Launch PyTorch Docker Application
This guide shows how to run the Docker PyTorch application. Sign in to AAC if you have not already.
Select application
Click Applications, then choose the PyTorch application and the version you want.
Note
In this example we use Pytorch_2_4_0_Rocm6_3_0 (Jupyterlab_4_2_5).
New workload
Click New Workload at the top right.
Select team
If you have more than one team, select one in the pop-up and click Launch. If you have only one team, this step is skipped.
Select input files
Upload any files the workload needs via Upload files, then click Next.
Select resources
Set the number of GPUs (max 8) and Maximum allowed runtime. You cannot change the runtime after launch.
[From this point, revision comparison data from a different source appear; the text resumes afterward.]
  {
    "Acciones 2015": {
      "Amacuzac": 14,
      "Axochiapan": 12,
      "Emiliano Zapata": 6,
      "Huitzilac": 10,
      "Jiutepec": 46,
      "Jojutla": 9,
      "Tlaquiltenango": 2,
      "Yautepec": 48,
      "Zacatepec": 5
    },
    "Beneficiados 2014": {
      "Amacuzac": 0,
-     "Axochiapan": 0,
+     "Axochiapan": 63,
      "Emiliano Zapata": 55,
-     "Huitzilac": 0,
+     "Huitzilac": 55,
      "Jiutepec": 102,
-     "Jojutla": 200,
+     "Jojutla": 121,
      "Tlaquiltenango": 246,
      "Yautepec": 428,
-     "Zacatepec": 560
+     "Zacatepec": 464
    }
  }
Click Next.
Select compute
Select the cluster and queue for the job, then click Next.
Review workload submission
Review the configuration and click Run Workload.
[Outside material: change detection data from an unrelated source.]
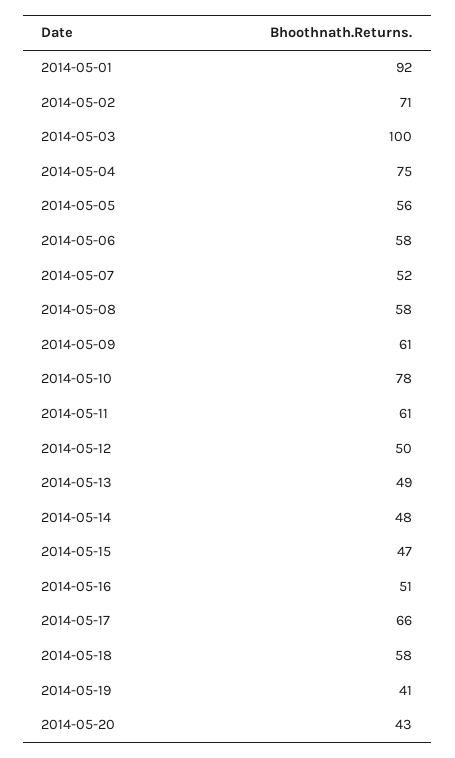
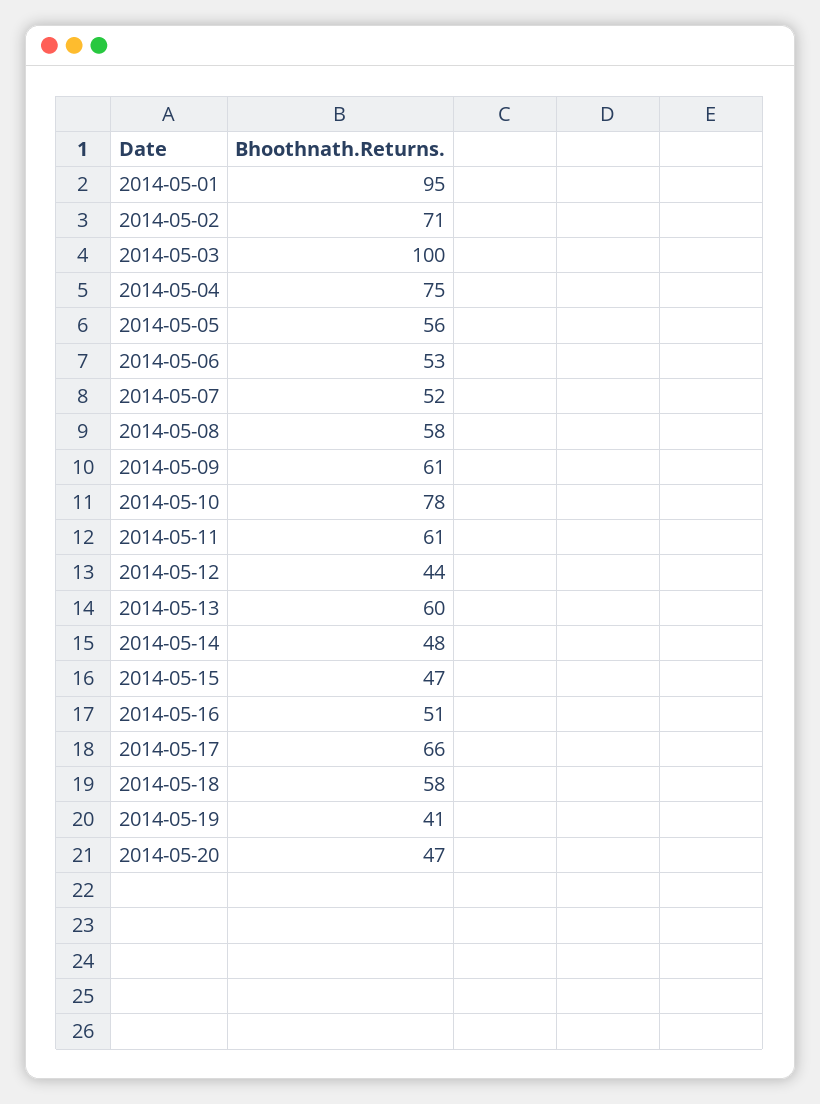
  {
-   "2014-05-01": 92,
+   "2014-05-01": 95,
    "2014-05-02": 71,
    "2014-05-03": 100,
    "2014-05-04": 75,
    "2014-05-05": 56,
-   "2014-05-06": 58,
+   "2014-05-06": 53,
    "2014-05-07": 52,
    "2014-05-08": 58,
    "2014-05-09": 61,
    "2014-05-10": 78,
    "2014-05-11": 61,
-   "2014-05-12": 50,
+   "2014-05-12": 44,
-   "2014-05-13": 49,
+   "2014-05-13": 60,
    "2014-05-14": 48,
    "2014-05-15": 47,
    "2014-05-16": 51,
    "2014-05-17": 66,
    "2014-05-18": 58,
    "2014-05-19": 41,
-   "2014-05-20": 43
+   "2014-05-20": 47
  }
When the queue is available, the status changes to Running. Click the running workload to open it.
Monitor workload
Use the SYSLOG, STDOUT, and STDERR tabs to view logs and output.
When interactive endpoints are enabled, you can connect via JupyterLab or SSH. For JupyterLab, select jupyterlab and click Connect to open ML Studio. The password is in the STDOUT tab and in the Interactive endpoints panel under Secret key.
You will see the JupyterLab interface for Python development.
When you are done with JupyterLab, close it. For SSH, select ssh and click Connect.
Copy the shell command (Copy shell command) and the password (Copy to clipboard). Username is aac; example: ssh -o strictHostKeyChecking=no -p 7000 aac@aac1.amd.com.
You can also use the built-in Service terminal.
Click Finish Workload when done.
After the workload finishes, download logs from the STDOUT tab via Download Logs.